Carlos Canal

Archivo Sombra

Carlos Canal uses photography as an interface that connects the inner self with the external world, questioning reality and highlighting how its fundamental principles resemble those of life itself. In our culture, photography is intimately linked to memories, recollection, and forgetting. Memories are movements of the heart, relived through internal emotions, while recollection acts as a colder reaction, detached from emotion and rooted in the unconscious.

For a photographer, the archive is more than just a collection of documents; it is a record of traces, encounters, and fragments of life that endure in the image, resisting oblivion.

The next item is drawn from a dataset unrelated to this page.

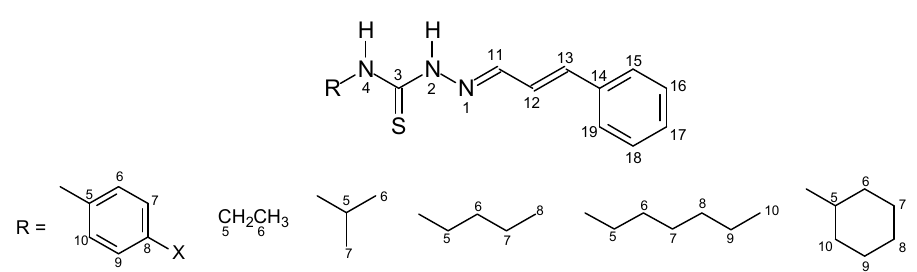
Figure 1. Cinnamaldehyde series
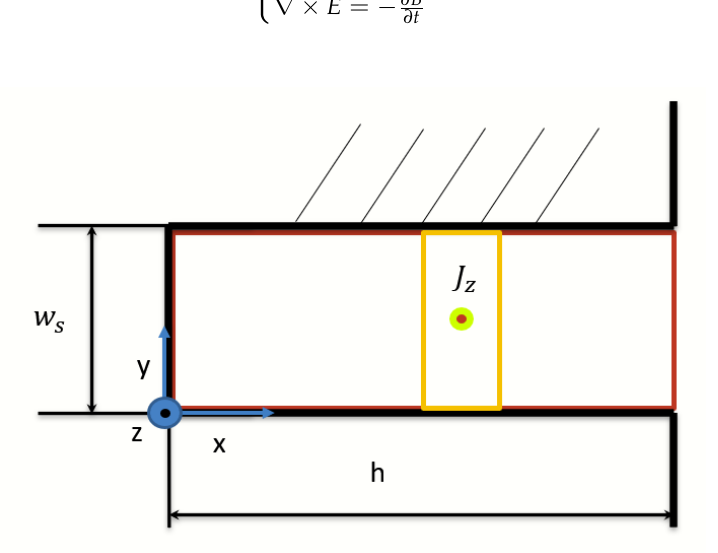
Figure 3. Single slot fully filled by a single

The archive, inherently tied to destruction and death, represents a chronology of lives already lived—a space of both origin and end, filled with secrets and shadows. Archivo Sombra emerges from this hidden place, where captured moments are preserved to defy forgetfulness. It is an act of resistance, bringing to light what has remained dormant over time. In this way, photography becomes a dialogue between light and shadow, reality and fiction, memory and oblivion, life and death.

For the curator of Archivo Sombra, Rafael Doctor, the exhibition presents a unique altarpiece by Carlos Canal, revealing vital fragments once dormant in negatives, now resurfacing as shadows of the past.

Blanca Berlin

Carlos Canal (Grajal de Campos)

Carlos Canal is a doctor, photographer, and educator. His work explores the relationship between photography, identity, and memory.

Since 1984, he has developed a multidisciplinary practice that integrates imagery as both a means of expression and therapy, highlighting his pioneering project Recuperar la luz, which was among the first to use photography with leukemia patients.

He has served as a curator and director of the Fotomanías festival and has taught at institutions such as Complutense, Autónoma, and Europea universities in Madrid, as well as Goldsmiths University of London.

Since 2014, he has deepened his research on the therapeutic uses of photography.

His recent work, Archivo Sombra, brings together more than a hundred images exploring the duality between memory and oblivion, light and shadow, reflecting his interest in emotional connections and introspection. The exhibition has been showcased in cultural venues such as El Palacín in León and Sala Rivadavia in Cádiz, further establishing his artistic and pedagogical career.